Sunit Garg, CIO – AIF, Kotak Mahindra Asset Management Company states, “As can be seen from the above, structurally the USA and Indian private credit markets are very different. Indian private credit market is at nascent stage of growth and poised to grow multi fold in the coming years. There are various regulatory safeguards to Indian private credit market such as, no long term leverage at fund level, close ended nature of most of the funds, hence, no liquidity / asset liability mismatch issue, investment by only sophisticated investors, no major inter-connectedness with other financial markets such as banks etc. Further, the lending from Indian private credit markets have largely been for real assets.
From Indian investor perspective, private credit should be seen as one of the core allocations which provides a relatively stable return.”
Srini Sriniwasan, Managing Director, Kotak Alternate Asset Managers Limited states, “There’s a fair amount of noise around redemptions and gating in a number of global private credit funds. The issues unfolding in the US have less to do with private credit as an idea and everything to do with how certain funds were built. The stress in global private credit markets stems largely from liquidity mismatches. India simply does not operate under that model. Many private credit funds here are closed‑ended. Investors commit money to the entire life of the fund.
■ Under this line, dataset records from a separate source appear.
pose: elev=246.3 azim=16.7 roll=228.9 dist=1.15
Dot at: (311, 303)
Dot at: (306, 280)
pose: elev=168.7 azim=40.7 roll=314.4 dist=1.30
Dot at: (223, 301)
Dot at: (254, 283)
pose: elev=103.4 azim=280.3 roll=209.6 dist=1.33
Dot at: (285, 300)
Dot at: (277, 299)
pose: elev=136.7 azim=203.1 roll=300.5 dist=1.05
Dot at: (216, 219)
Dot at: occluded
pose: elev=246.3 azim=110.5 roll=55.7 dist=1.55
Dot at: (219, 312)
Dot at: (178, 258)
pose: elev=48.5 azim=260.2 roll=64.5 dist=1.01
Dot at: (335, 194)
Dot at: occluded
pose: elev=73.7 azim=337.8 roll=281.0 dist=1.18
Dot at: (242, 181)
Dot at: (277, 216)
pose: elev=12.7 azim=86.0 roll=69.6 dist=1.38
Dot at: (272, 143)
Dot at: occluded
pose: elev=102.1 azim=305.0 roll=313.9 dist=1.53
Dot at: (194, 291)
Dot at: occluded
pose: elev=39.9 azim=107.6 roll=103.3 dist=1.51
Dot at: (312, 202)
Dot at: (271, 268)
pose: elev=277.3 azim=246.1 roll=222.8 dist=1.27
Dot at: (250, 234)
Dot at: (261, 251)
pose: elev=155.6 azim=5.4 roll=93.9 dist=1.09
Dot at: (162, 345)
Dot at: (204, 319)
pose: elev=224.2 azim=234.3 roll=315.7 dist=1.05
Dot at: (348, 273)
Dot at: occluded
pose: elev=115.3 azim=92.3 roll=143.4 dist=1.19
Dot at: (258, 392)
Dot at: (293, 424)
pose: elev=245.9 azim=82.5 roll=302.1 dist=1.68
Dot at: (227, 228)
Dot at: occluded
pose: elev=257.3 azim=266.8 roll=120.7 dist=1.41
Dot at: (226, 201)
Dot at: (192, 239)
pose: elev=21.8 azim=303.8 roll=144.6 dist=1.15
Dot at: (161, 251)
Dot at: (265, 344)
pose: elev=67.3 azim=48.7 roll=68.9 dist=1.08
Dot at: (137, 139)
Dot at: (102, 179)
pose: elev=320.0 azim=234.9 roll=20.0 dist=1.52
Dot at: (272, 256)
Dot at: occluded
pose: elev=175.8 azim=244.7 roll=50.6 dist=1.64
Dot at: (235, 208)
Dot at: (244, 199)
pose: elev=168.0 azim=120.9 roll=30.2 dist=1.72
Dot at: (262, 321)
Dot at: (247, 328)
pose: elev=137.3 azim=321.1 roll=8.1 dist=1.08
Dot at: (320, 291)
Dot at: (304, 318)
Additionally, most of our Private and High Yield credit strategies are senior secured positions unlike some other markets. Regulations do not permit leverage at fund level which restricts contagion risk to system as well. Overall credit requirements in an economy which is growing is much larger than available resources. The demand is structural, not speculative. So, when comparisons are made between India and the US, I return to what the facts show. India’s private credit market is structured differently, governed responsibly, and supported by real economic demand and those facts are reassuring.”